A Nut for Every Bolt: Subunit-Selective Inhibitors of the Immunoproteasome and Their Therapeutic Potential

Abstract

At the heart of the ubiquitin-proteasome system, the 20S proteasome core particle (CP) breaks down the majority of intracellular proteins tagged for destruction. Thereby, the CP controls many cellular processes including cell cycle progression and cell signalling. Inhibitors of the CP can suppress these essential biological pathways, resulting in cytotoxicity, an effect that is beneficial for the treatment of certain blood cancer patients. During the last decade, several preclinical studies demonstrated that selective inhibition of the immunoproteasome (iCP), one of several CP variants in mammals, suppresses autoimmune diseases without inducing toxic side effects. These promising findings led to the identification of natural and synthetic iCP inhibitors with distinct chemical structures, varying potency and subunit selectivity. This review presents the most prominent iCP inhibitors with respect to possible scientific and medicinal applications, and discloses recent trends towards pan-immunoproteasome reactive inhibitors that cumulated in phase II clinical trials of the lead compound KZR-616 for chronic inflammations.

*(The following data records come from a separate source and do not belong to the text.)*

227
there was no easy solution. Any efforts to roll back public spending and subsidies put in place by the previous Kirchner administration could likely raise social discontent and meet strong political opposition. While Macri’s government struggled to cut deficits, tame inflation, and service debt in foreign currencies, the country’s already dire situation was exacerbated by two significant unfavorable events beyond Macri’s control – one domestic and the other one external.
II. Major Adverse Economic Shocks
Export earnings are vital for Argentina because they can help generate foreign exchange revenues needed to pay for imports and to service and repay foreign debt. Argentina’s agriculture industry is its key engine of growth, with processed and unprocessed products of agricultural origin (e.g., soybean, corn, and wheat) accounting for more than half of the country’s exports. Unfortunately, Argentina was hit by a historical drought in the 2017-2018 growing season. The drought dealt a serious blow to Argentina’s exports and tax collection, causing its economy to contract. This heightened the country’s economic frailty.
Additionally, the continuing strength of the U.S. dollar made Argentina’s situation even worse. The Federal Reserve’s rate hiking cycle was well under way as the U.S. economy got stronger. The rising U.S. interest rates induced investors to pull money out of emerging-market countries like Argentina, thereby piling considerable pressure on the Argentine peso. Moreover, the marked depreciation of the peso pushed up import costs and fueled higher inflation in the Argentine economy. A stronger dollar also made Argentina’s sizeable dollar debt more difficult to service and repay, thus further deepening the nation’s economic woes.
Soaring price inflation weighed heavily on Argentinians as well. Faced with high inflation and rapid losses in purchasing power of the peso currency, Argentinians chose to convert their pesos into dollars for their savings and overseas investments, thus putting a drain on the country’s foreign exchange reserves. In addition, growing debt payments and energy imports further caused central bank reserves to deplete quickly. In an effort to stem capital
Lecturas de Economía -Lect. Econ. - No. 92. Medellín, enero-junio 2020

Keywords: autoimmune diseases; drug development; immunoproteasome; inflammation; inhibition.

Figure 1

Schematic illustration of archaeal and eukaryotic 20S proteasomes. Simple archaeal 20S proteasome core particles are built of four homo-oligomeric α- and β-rings. Being identical and harboring a catalytic Thr1 residue, all β-subunits are proteolytically active. In contrast, eukaryotic CPs bear hetero-oligomeric α- and β-rings and only three of the seven distinct β-subunits per ring, namely β1, β2 and β5, feature an active site. Note that one β2- and one β5-subunit are hidden in the back of the particle.

Figure 2

Schematic illustration of the proteasomal substrate binding channel with non-primed (S) and primed (S’) specificity pockets interacting with the amino acid side chains (P-sites) of a peptide. The proteolytically active β-subunit features the active site Thr1 and all other catalytic residues, while the neighboring β-subunits contribute specificity pockets only to the substrate binding channel and do not necessarily feature their own active site.

Figure 3

Chemical structures of non-covalently and covalently acting iCP inhibitors. Compounds are grouped and colored according to their subunit selectivity and arranged according to their discussion in the text. The original compound numbering from patents or publications was taken over wherever possible (for references see Table 1). To avoid duplicates, compounds 1a and 1b were given a letter in addition. For inhibition values see Table 1. Due to space limitations, only selected compounds of each class are depicted.